I don't think I was alone. At the packed public Q&A session I attended on this topic, I would venture (based on the number of non-sequitur comments and questions) that less than 20% of the audience actually understood the arcane details of what was being proposed and why. A lot more of them, though, greeted it like Judas himself was manning the PowerPoint presentation.
I witnessed generalized anger at the perceived selling out of the public interest: Your job is to protect us and our neighborhoods, so why aren't you protecting us? Who are you serving? Who paid you to do this? How does anyone benefit from this, other than the developers?!
This is a common experience for any planner. It's really easy for a perfunctory public meeting about something obscure and procedural to morph into some sort of existential battle between good and evil.
If your frame of mind says development is something with only downside and no upside for its neighbors—if it's something you feel you need to be protected from—then anything that might make development easier feels like the government selling out the public interest.
And it doesn't help when what we're arguing about are tweaks to a broken system, too impenetrable for most people to understand.
The audience at this meeting grasped that they were having the wrong conversation, and not the one they thought they had come for. The most telling outburst of the whole two-hour ordeal was (loosely paraphrased, but as faithfully as I can remember it):
You say you, as a government employee, represent the public and are proposing this change on behalf of the public. Well, if you are the public, then what can we, the public, do to get you to put forth something completely different: a fundamentally different vision of what eastern Sarasota County should look like in the future?
We're not all going to agree on what that "completely different" looks like—substantive disagreements were evident just within that room. But we should be having those conversations. We should be building a ground-up, affirmative vision of the kind of place we want to build, not a negative vision of the kind we want to avoid.

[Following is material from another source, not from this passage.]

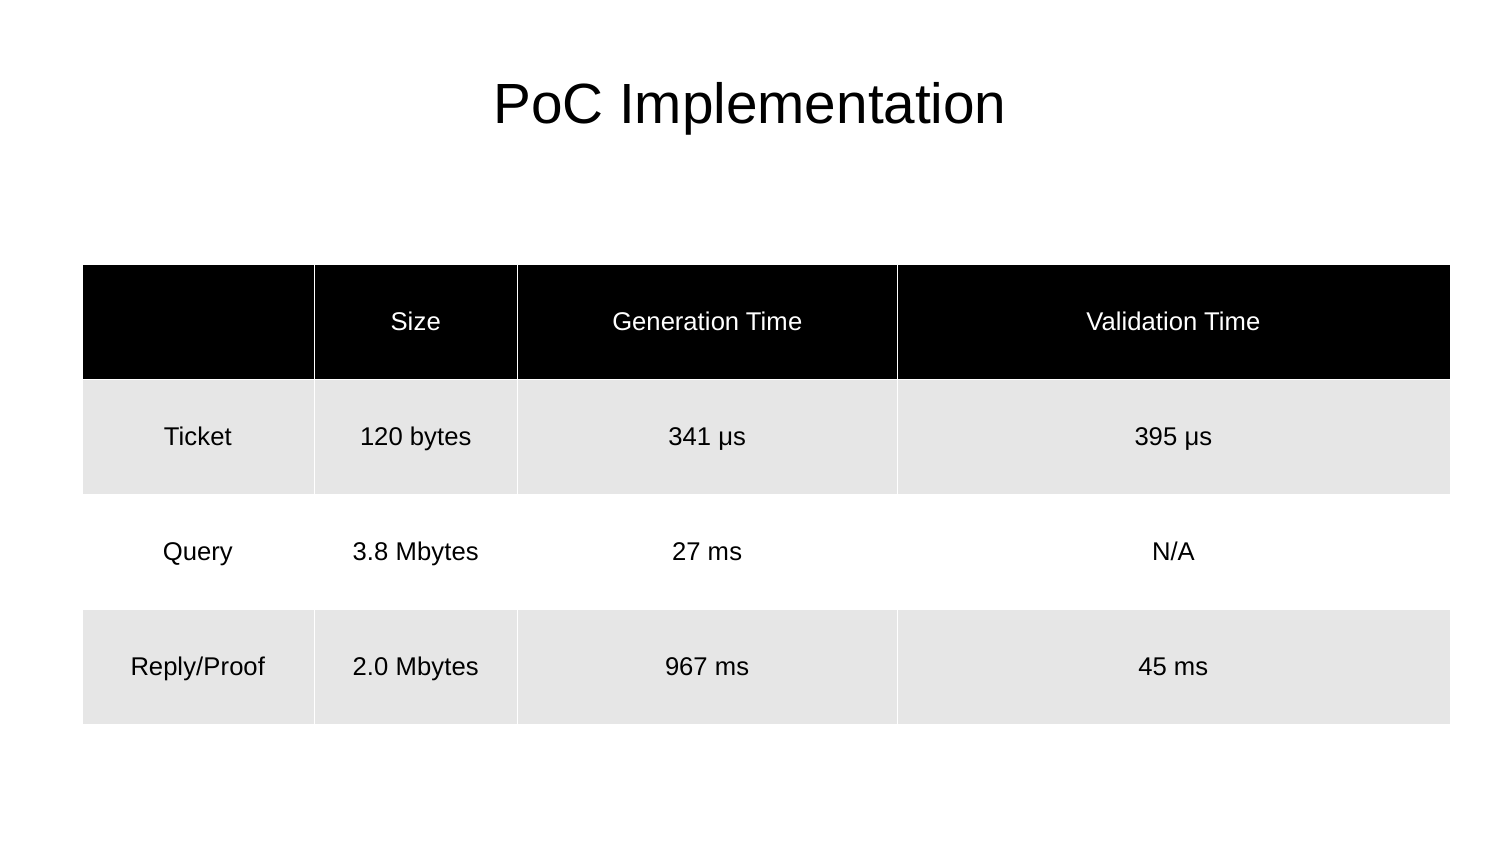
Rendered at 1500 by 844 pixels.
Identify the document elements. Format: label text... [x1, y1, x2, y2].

And we should be electing representatives with the political courage to push that vision forward.
This has to come from grassroots action. I'm trained as a planner myself, and I respect the challenging position the staff tasked with holding these meetings and writing these codes are in. And frankly, I respect the challenging position that elected officials who sought to rein in fiscally unsound, environmentally destructive, largely unwanted-by-its-neighbors development would be in. They'd be up against a whole host of bad incentives that they didn't create and can't alter—some stemming from federal policy, some from the mortgage loan industry, a lot simply from path-dependence.
There is no good way to do things differently, and if history is any guide, a few suburban places will figure out winning strategies to transform themselves, but for most, economics will simply one day force our hand.
But there is clearly a need for something more ambitious and more holistic than quibbling over how big an open space buffer the next car-dependent, built-to-decline, Ponzi-scheme subdivision is going to have to provide, and what procedures the developer is going to have to follow to get it approved.
There is a need for a more holistic effort to link the public interest—that is, the various overlapping interests that comprise the public—to the incentives that really determine what happens on the ground.
Let's think big. Let's throw a better party.